Nos Estados Unidos, uma centena de drogas corre o risco de desabastecimento. O presidente Barack Obama envolveu-se nesse problema e, desde 2010, diversas ações foram tomadas. No Brasil, o Ministério da Saúde tem uma lista com mais de 20 drogas sob risco de descontinuação.
Na maioria dos países, as legislações não previram que um remédio pudesse simplesmente deixar de ser fabricado. No Brasil, mesmo que um medicamento seja essencial e o fabricante ou importador seja único, basta um aviso com antecedência de poucos meses à Anvisa (Agência Nacional de Vigilância Sanitária)para retirá-lo do mercado.
A L-asparaginase, medicamento essencial no tratamento das leucemias linfóides agudas, está deixando de ser fabricada. Ainda assim, existe um substituto à altura, que, embora bem mais caro, apresenta vantagens em relação ao produto original. O desabastecimento de drogas vem sendo debatido com órgãos do Ministério da Saúde, particularmente o Inca (Instituto Nacional de Câncer), com a participação de diversas sociedades médicas.

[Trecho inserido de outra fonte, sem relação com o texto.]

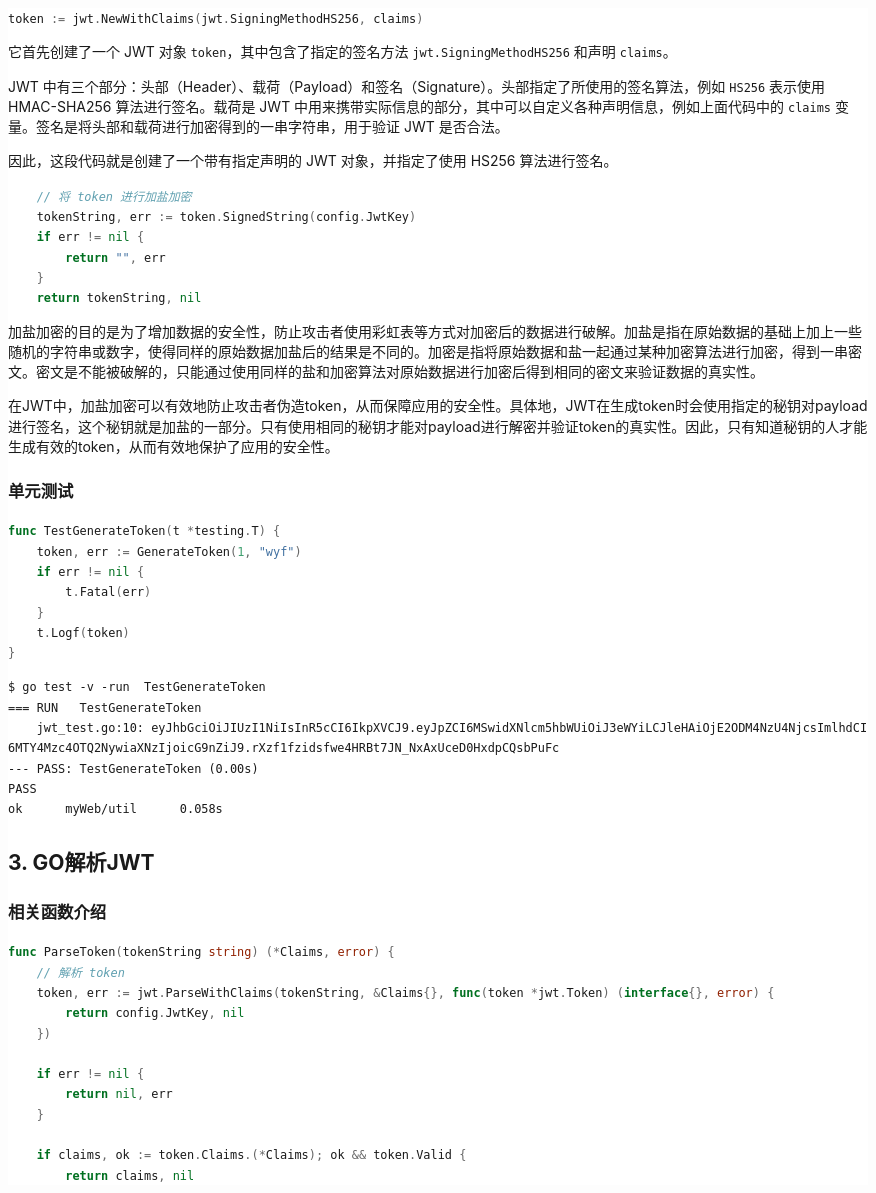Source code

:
 ```go
token := jwt.NewWithClaims(jwt.SigningMethodHS256, claims)
```

它首先创建了一个 JWT 对象 `token`，其中包含了指定的签名方法 `jwt.SigningMethodHS256` 和声明 `claims`。

JWT 中有三个部分：头部（Header）、载荷（Payload）和签名（Signature）。头部指定了所使用的签名算法，例如 `HS256` 表示使用 HMAC-SHA256 算法进行签名。载荷是 JWT 中用来携带实际信息的部分，其中可以自定义各种声明信息，例如上面代码中的 `claims` 变量。签名是将头部和载荷进行加密得到的一串字符串，用于验证 JWT 是否合法。

因此，这段代码就是创建了一个带有指定声明的 JWT 对象，并指定了使用 HS256 算法进行签名。

```go
	// 将 token 进行加盐加密
	tokenString, err := token.SignedString(config.JwtKey)
	if err != nil {
		return "", err
	}
	return tokenString, nil
```

加盐加密的目的是为了增加数据的安全性，防止攻击者使用彩虹表等方式对加密后的数据进行破解。加盐是指在原始数据的基础上加上一些随机的字符串或数字，使得同样的原始数据加盐后的结果是不同的。加密是指将原始数据和盐一起通过某种加密算法进行加密，得到一串密文。密文是不能被破解的，只能通过使用同样的盐和加密算法对原始数据进行加密后得到相同的密文来验证数据的真实性。

在JWT中，加盐加密可以有效地防止攻击者伪造token，从而保障应用的安全性。具体地，JWT在生成token时会使用指定的秘钥对payload进行签名，这个秘钥就是加盐的一部分。只有使用相同的秘钥才能对payload进行解密并验证token的真实性。因此，只有知道秘钥的人才能生成有效的token，从而有效地保护了应用的安全性。

### 单元测试

```go
func TestGenerateToken(t *testing.T) {
	token, err := GenerateToken(1, "wyf")
	if err != nil {
		t.Fatal(err)
	}
	t.Logf(token)
}

```

```shell
$ go test -v -run  TestGenerateToken
=== RUN   TestGenerateToken
    jwt_test.go:10: eyJhbGciOiJIUzI1NiIsInR5cCI6IkpXVCJ9.eyJpZCI6MSwidXNlcm5hbWUiOiJ3eWYiLCJleHAiOjE2ODM4NzU4NjcsImlhdCI6MTY4Mzc4OTQ2NywiaXNzIjoicG9nZiJ9.rXzf1fzidsfwe4HRBt7JN_NxAxUceD0HxdpCQsbPuFc
--- PASS: TestGenerateToken (0.00s)
PASS
ok      myWeb/util      0.058s

```

## 3. GO解析JWT

### 相关函数介绍

```go
func ParseToken(tokenString string) (*Claims, error) {
	// 解析 token
	token, err := jwt.ParseWithClaims(tokenString, &Claims{}, func(token *jwt.Token) (interface{}, error) {
		return config.JwtKey, nil
	})

	if err != nil {
		return nil, err
	}

	if claims, ok := token.Claims.(*Claims); ok && token.Valid {
		return claims, nil
```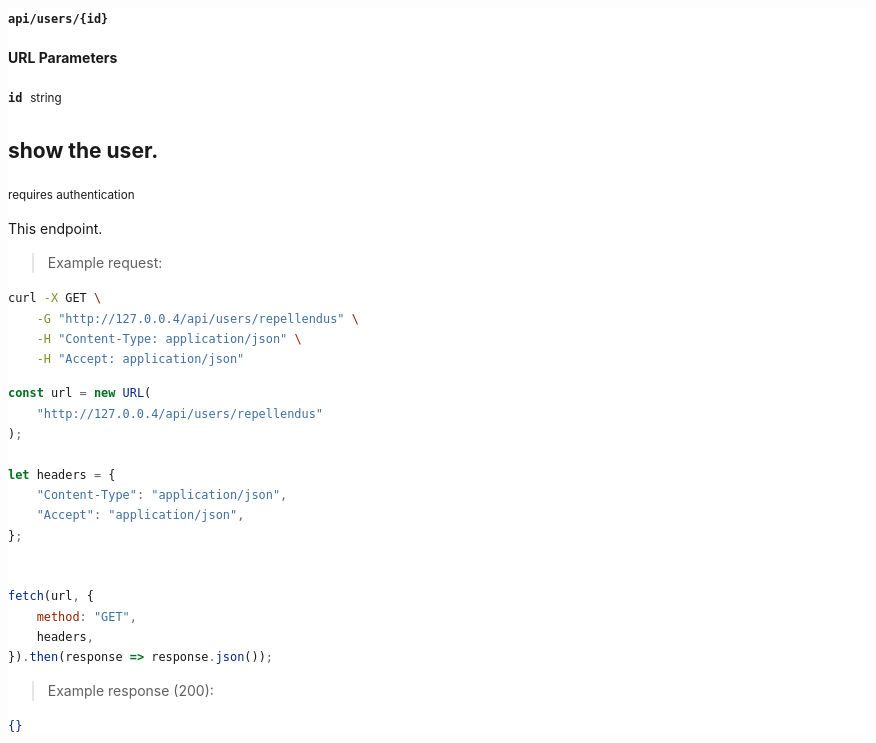  <b><code>api/users/{id}</code></b>
</p>
<p>
<label id="auth-PUTapi-users--id-" hidden>Authorization header: <b><code>Bearer </code></b><input type="text" name="Authorization" data-prefix="Bearer " data-endpoint="PUTapi-users--id-" data-component="header"></label>
</p>
<h4 class="fancy-heading-panel"><b>URL Parameters</b></h4>
<p>
<b><code>id</code></b>&nbsp;&nbsp;<small>string</small>  &nbsp;
<input type="text" name="id" data-endpoint="PUTapi-users--id-" data-component="url" required  hidden>
<br>
</p>
</form>


## show the user.

<small class="badge badge-darkred">requires authentication</small>

This endpoint.

> Example request:

```bash
curl -X GET \
    -G "http://127.0.0.4/api/users/repellendus" \
    -H "Content-Type: application/json" \
    -H "Accept: application/json"
```

```javascript
const url = new URL(
    "http://127.0.0.4/api/users/repellendus"
);

let headers = {
    "Content-Type": "application/json",
    "Accept": "application/json",
};


fetch(url, {
    method: "GET",
    headers,
}).then(response => response.json());
```


> Example response (200):

```json
{}
```
<div id="execution-results-GETapi-users--id-" hidden>
    <blockquote>Received response<span id="execution-response-status-GETapi-users--id-"></span>:</blockquote>
    <pre class="json"><code id="execution-response-content-GETapi-users--id-"></code></pre>
</div>
<div id="execution-error-GETapi-users--id-" hidden>
    <blockquote>Request failed with error:</blockquote>
    <pre><code id="execution-error-message-GETapi-users--id-"></code></pre>
</div>
<form id="form-GETapi-users--id-" data-method="GET" data-path="api/users/{id}" data-authed="1" data-hasfiles="0" data-headers='{"Content-Type":"application\/json","Accept":"application\/json"}' onsubmit="event.preventDefault(); executeTryOut('GETapi-users--id-', this);">
<h3>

Entre as sugestões apresentadas por um grupo que se formou para estudar o problema estão mudanças na legislação que obriguem os laboratórios a informar exatamente qual a causa da suspensão da droga e ampliem o prazo de notificação, de forma que o governo possa ter tempo suficiente para contornar o problema.
Outra sugestão é facilitar a importação e o registro de drogas essenciais com regime de impostos diferenciado. Com essas mudanças, os laboratórios públicos poderão se planejar para produzir drogas essenciais e eventualmente exportar o excedente.
O problema já é conhecido e as soluções foram apontadas. Drogas essenciais, sem nenhum substituto, podem faltar em breve. É preciso rapidez em implantar as soluções. Uma silenciosa catástrofe ameaça a vida de milhões de brasileiros.